◆ ABOUT THIS EXERCISE:
In the copy, include no pictures, but reproduce every record exactly.

◆ DATASET:

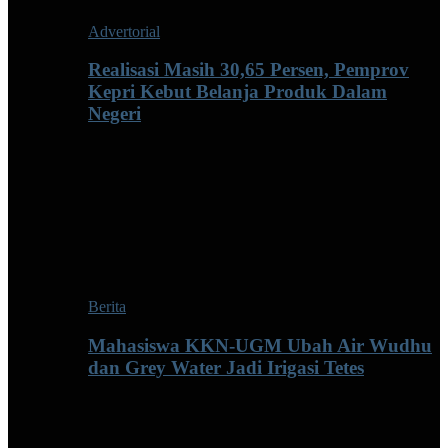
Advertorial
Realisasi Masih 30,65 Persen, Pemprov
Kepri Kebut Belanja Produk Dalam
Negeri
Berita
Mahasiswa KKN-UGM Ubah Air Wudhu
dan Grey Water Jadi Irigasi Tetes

◆ TASK OUTPUT:
Advertorial
Realisasi Masih 30,65 Persen, Pemprov
Kepri Kebut Belanja Produk Dalam
Negeri
Berita
Mahasiswa KKN-UGM Ubah Air Wudhu
dan Grey Water Jadi Irigasi Tetes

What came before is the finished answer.